When we get there, work is likely going to be vastly different for the next generation. While the cost of creating companies is already negligible for most businesses, the time required to finance, hire, and structure their operations is not. We have now a demonstration of how smart contracts can enable all this. As creating companies, and operating them becomes automated by secure computers, they might become much more ephemeral. You can create a decentralized autonomous organization for free in five minutes today. In the future, you might wake up in the morning, read a report of the income you derived from various previous ventures you were associated with and tailored options of where to now allocate your one true resource: time. This might not be for everyone, and where steady flows of work exist, steady streams of income will as well.

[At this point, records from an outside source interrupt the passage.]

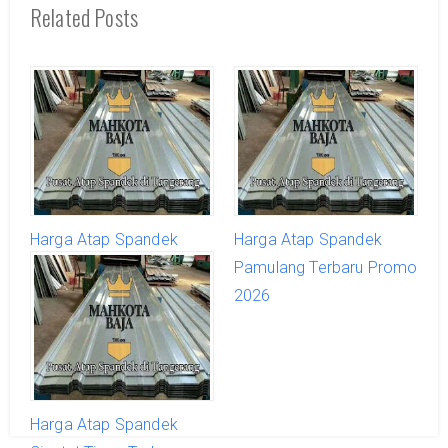
Related Posts
Harga Atap Spandek
Harga Atap Spandek
Curug Terbaru Promo
Pamulang Terbaru Promo
2026
2026
Harga Atap Spandek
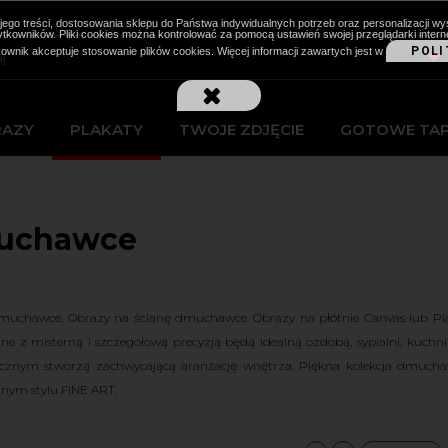
cji jego treści, dostosowania sklepu do Państwa indywidualnych potrzeb oraz personalizacj
kowników. Pliki cookies można kontrolować za pomocą ustawień swojej przeglądarki intern
POLI
kownik akceptuje stosowanie plików cookies. Więcej informacji zawartych jest w
RAZY
PLAKATY
TWOJE ZDJĘCIE
GOTOWE TA
uchawce
muchawce, Obrazy na ścianę dmuchawce. Obrazy na płótnie Canvas lub P
e z misterną i szczegółową precyzją będą idealną ozdobą, sypialni, kuch
ficznym stworzą zachwycającą aranżację wnętrza. Piękna kolekcja dmuch
znym stylu FINE ART.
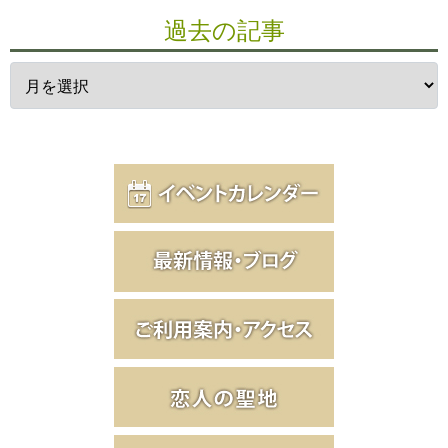
過去の記事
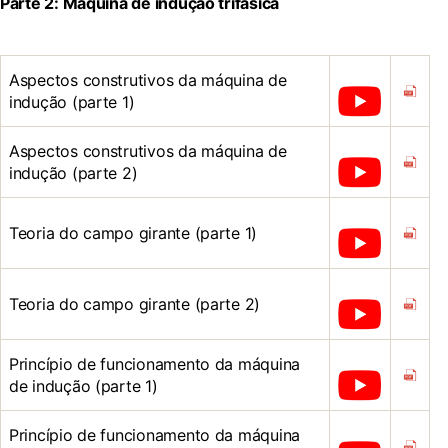
Parte 2: Máquina de indução trifásica
Aspectos construtivos da máquina de
indução (parte 1)
Aspectos construtivos da máquina de
indução (parte 2)
Teoria do campo girante (parte 1)
Teoria do campo girante (parte 2)
Princípio de funcionamento da máquina
de indução (parte 1)
Princípio de funcionamento da máquina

Technological revolutions have abstracted, and automated, the things we used to do before they came. We abstracted and automated the making of goods during the industrial revolution. Then, the digital revolution abstracted and automated the delivery of services. The current revolution is abstracting and automating the creation and operation of entities that produce goods and services. And instead of raising funds, these new entities can issue and distribute their own currencies, which become integral parts of their economic models.

Practically

As private computing is enabled by a new generation of computers, this will create the opportunity to rethink how personal data is managed. Imagine a future service like Apple Photos or Google Photos, but designed so that it does not need to own your data to process it. The future service will be able to recognize the faces of your friends on images, just like today, while you will retain ownership of your photos. And these types of applications of private computing are coming soon. Private data will not be owned by centralized services, like today by technical necessity and economic incentives, but by the end-user. And instead of files stored on your mobile phones, they will be stored on decentralized storage services, and processed by private computing services.

How we think about our assets, and investment will change dramatically too. In a world where investment is automated, the cost of investing will tend to zero. And while the concept of a robo-advisor isn’t new, we still need to automate the ‘back-office’ of investment such as clearing, settlement, and custody. And with a cost of investing close to zero and a cost of trade close to zero, why would anyone want to keep money in fiat currencies? Payments will be quite different, as the buyer’s portfolio management software will likely not hold any cash but rather thousands of various financial instruments. These assets will be automatically selected, and just the right amount sold to receive local currency, transfer to the merchant, and the merchant himself will automatically invest this local currency into assets of their choosing. While government fiat currencies will likely continue to be used as a medium of exchange and unit of account, their utility as a store of value will continue to be challenged.And with secure computing enabling instant onboarding to services, there will be much less friction when moving from one goods and services provider to another. Are you fed up with Amazon after reading about how they mistreat their employees? If the effort of signing up for their competitor, entering all your details, and teaching your new online shopping service all your preferences to have meaningful recommendations seems insurmountable, consider the idea that this information will in the future belong to you, and you’ll be able to instantly sign-up to a competitor using your global identity. And the same would apply to financial services. Instead of the ‘Sign-up with Google’ and ‘Login with Facebook’ buttons that we see everywhere, you might be only using a self-sovereign identity that you issued yourself, or perhaps a digital identity given by your government, a ‘Login with my Passport’. Unhappy with the loan rates that your bank provides? Not a problem. Just link your assets, credit history, and identity to a new bank in a few seconds.